The classic symptom of Lyme disease is a characteristic rash, called erythema migrans, near the bite. An estimated 85% of people with Lyme disease get this rash.
- The rash starts as a small red spot at the site of the tick bite.
- Over the next few days or weeks, the rash expands into a circle or oval.
- Sometimes the rash resembles a bull's eye (a red ring surrounding a clear area with a red center).
- The rash can range from the size of a dime to more than a foot in diameter.
- As infection spreads, the rash can appear at different locations on the body.
Nice To Know:
Recognizing the Lyme Disease Rash
The characteristic rash of Lyme disease appears in more than 8 out of 10 cases. It begins as a red dot and then expands. Sometimes the redness fades in the center area, leaving a rash often described as looking like a "bull's-eye."
Anyone with an unusual rash should see a physician. It's best to photograph the rash if possible, in case it disappears by the time of the appointment.
With or without the rash, the infection is often accompanied by:
- A generalized feeling of illness (malaise)
- Stiff neck
- Overall aching
If Lyme disease is untreated, about 60% of people will experience symptoms of
- In Lyme disease, arthritis is most commonly felt in the knees.

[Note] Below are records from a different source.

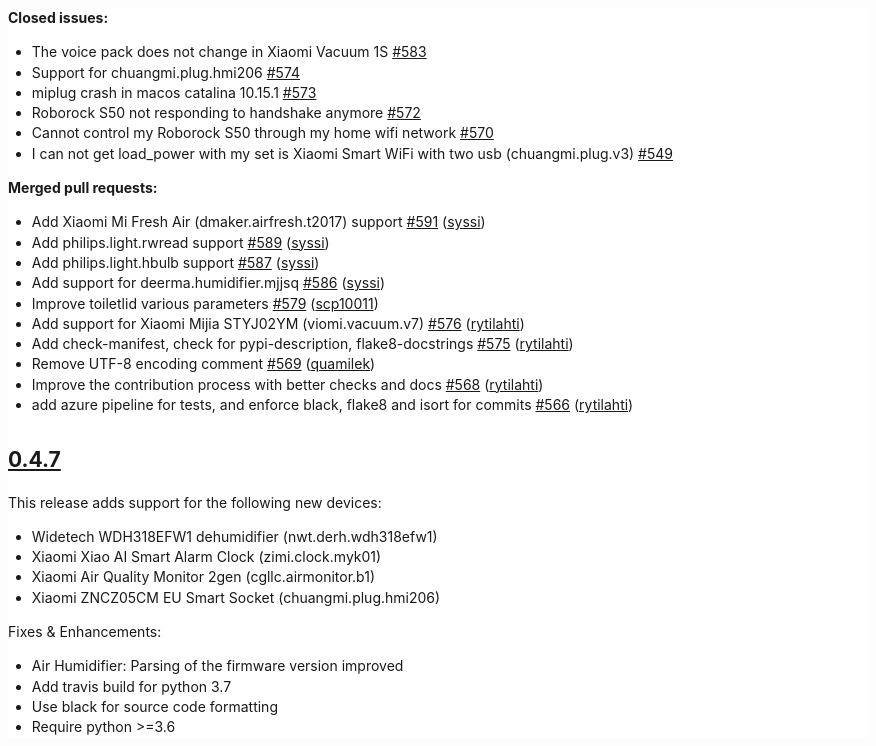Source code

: **Closed issues:**

- The voice pack does not change in Xiaomi Vacuum 1S [\#583](https://github.com/rytilahti/python-miio/issues/583)
- Support for chuangmi.plug.hmi206 [\#574](https://github.com/rytilahti/python-miio/issues/574)
- miplug crash in macos catalina 10.15.1 [\#573](https://github.com/rytilahti/python-miio/issues/573)
- Roborock S50 not responding to handshake anymore [\#572](https://github.com/rytilahti/python-miio/issues/572)
- Cannot control my Roborock S50 through my home wifi network [\#570](https://github.com/rytilahti/python-miio/issues/570)
- I can not get load\_power with my set is Xiaomi Smart WiFi with two usb \(chuangmi.plug.v3\) [\#549](https://github.com/rytilahti/python-miio/issues/549)

**Merged pull requests:**

- Add Xiaomi Mi Fresh Air \(dmaker.airfresh.t2017\) support [\#591](https://github.com/rytilahti/python-miio/pull/591) ([syssi](https://github.com/syssi))
- Add philips.light.rwread support [\#589](https://github.com/rytilahti/python-miio/pull/589) ([syssi](https://github.com/syssi))
- Add philips.light.hbulb support [\#587](https://github.com/rytilahti/python-miio/pull/587) ([syssi](https://github.com/syssi))
- Add support for deerma.humidifier.mjjsq [\#586](https://github.com/rytilahti/python-miio/pull/586) ([syssi](https://github.com/syssi))
- Improve toiletlid various parameters [\#579](https://github.com/rytilahti/python-miio/pull/579) ([scp10011](https://github.com/scp10011))
- Add support for Xiaomi Mijia STYJ02YM \(viomi.vacuum.v7\) [\#576](https://github.com/rytilahti/python-miio/pull/576) ([rytilahti](https://github.com/rytilahti))
- Add check-manifest, check for pypi-description, flake8-docstrings [\#575](https://github.com/rytilahti/python-miio/pull/575) ([rytilahti](https://github.com/rytilahti))
- Remove UTF-8 encoding comment [\#569](https://github.com/rytilahti/python-miio/pull/569) ([quamilek](https://github.com/quamilek))
- Improve the contribution process with better checks and docs [\#568](https://github.com/rytilahti/python-miio/pull/568) ([rytilahti](https://github.com/rytilahti))
- add azure pipeline for tests, and enforce black, flake8 and isort for commits [\#566](https://github.com/rytilahti/python-miio/pull/566) ([rytilahti](https://github.com/rytilahti))

## [0.4.7](https://github.com/rytilahti/python-miio/tree/0.4.7)

This release adds support for the following new devices:

* Widetech WDH318EFW1 dehumidifier \(nwt.derh.wdh318efw1\)
* Xiaomi Xiao AI Smart Alarm Clock \(zimi.clock.myk01\)
* Xiaomi Air Quality Monitor 2gen \(cgllc.airmonitor.b1\)
* Xiaomi ZNCZ05CM EU Smart Socket \(chuangmi.plug.hmi206\)

Fixes & Enhancements:

* Air Humidifier: Parsing of the firmware version improved
* Add travis build for python 3.7
* Use black for source code formatting
* Require python \>=3.6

- The arthritis can shift from one joint to another.
- Arthritis symptoms may persist or may occur intermittently.
- About 10% to 20% of people with untreated Lyme disease will go on to develop chronic arthritis.
Other symptoms also may appear, caused by inflammation in various areas of the body:
- Neurological (nervous system) symptoms are seen in about 15% of people with Lyme disease. They can include partial paralysis of the face (a condition called Bell's palsy), numbness or weakness of the limbs, and a change in mood or sleeping habits.
- Less than 10% of the time, the heart can be affected by disorders that include irregular heartbeats (arrhythmias) and inflammation of the sac around the heart.
- Less commonly, Lyme disease can result in eye infection, hepatitis (a disease that affects the liver), or encephalitis (inflammation in the brain).